Amendment 1, US Constitution

How is it possible to get Congress to pass a law restricting the people from speaking freely about political candidates around election time? Well, if you have $140 million dollars, you can do just that.

It turns out that The Pew Charitable Trusts, the Schumann Center for Media and Democracy , the Carnegie Corporation of New York, the Joyce Foundation, George Soros' Open Society Institute, the Jerome Kohlberg Trust, the Ford Foundation and the John D. and Catherine T. MacArthur Foundation came up with almost all of this sum.

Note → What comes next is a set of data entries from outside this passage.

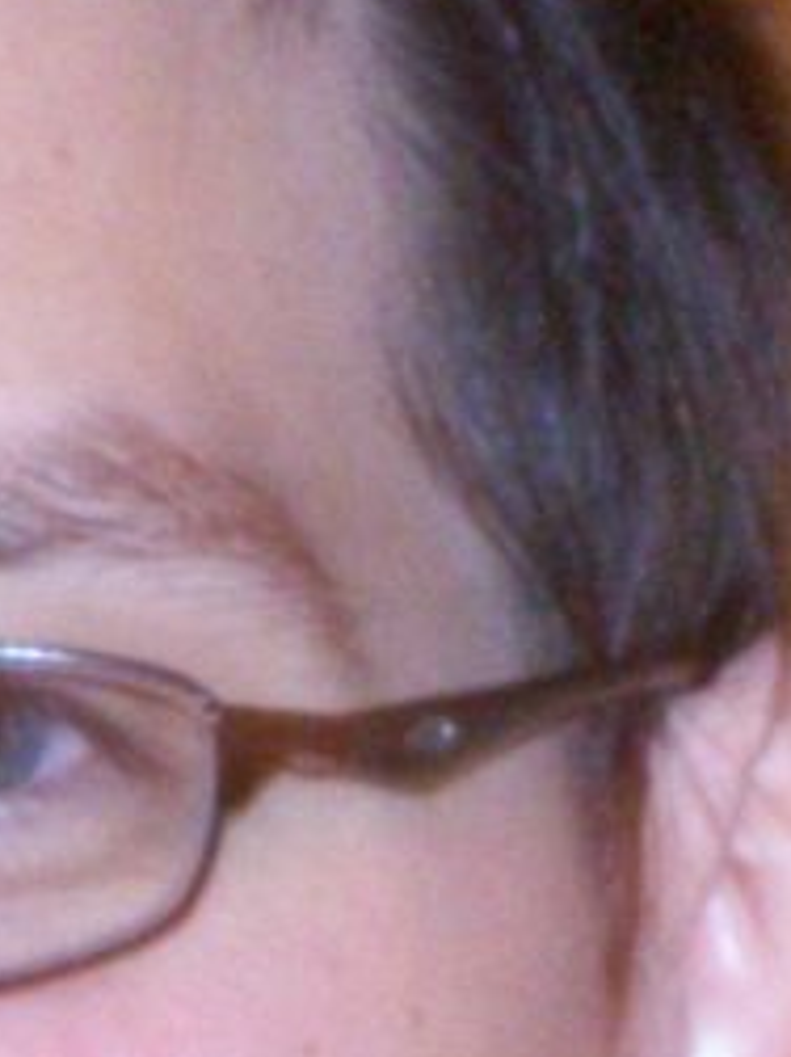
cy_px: 750
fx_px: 17900
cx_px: -572
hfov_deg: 2.5
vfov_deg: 3.4
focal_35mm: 587
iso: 400
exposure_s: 2.5
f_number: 8
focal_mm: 21.2
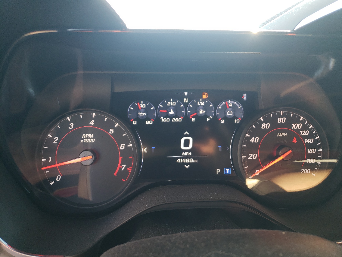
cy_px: 128
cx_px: 171
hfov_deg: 67.3
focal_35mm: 26
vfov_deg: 53.1
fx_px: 257
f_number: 1.5
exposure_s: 1/100
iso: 50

The leader of this cabal was one Sean Treglia who explained the strategy:

Charged with promoting campaign-finance reform when he joined Pew in the mid-1990s, Treglia came up with a three-pronged strategy: 1) pursue an expansive agenda through incremental reforms, 2) pay for a handful of "experts" all over the country with foundation money and 3) create fake business, minority and religious groups to pound the table for reform.
"The target audience for all this activity was 535 people in Washington," Treglia says — 100 in the Senate, 435 in the House. "The idea was to create an impression that a mass movement was afoot — that everywhere they looked, in academic institutions, in the business community, in religious groups, in ethnic groups, everywhere, people were talking about reform."


Why were our elected representatives ready to go along with this charade? Well, as one of the Senate leaders of this movement, Senator John McCain explained, he really, really dislikes attack ads aimed at him. It makes it so much easier to get re-elected if your opponents are prevented from revealing unpleasant things about you around election time.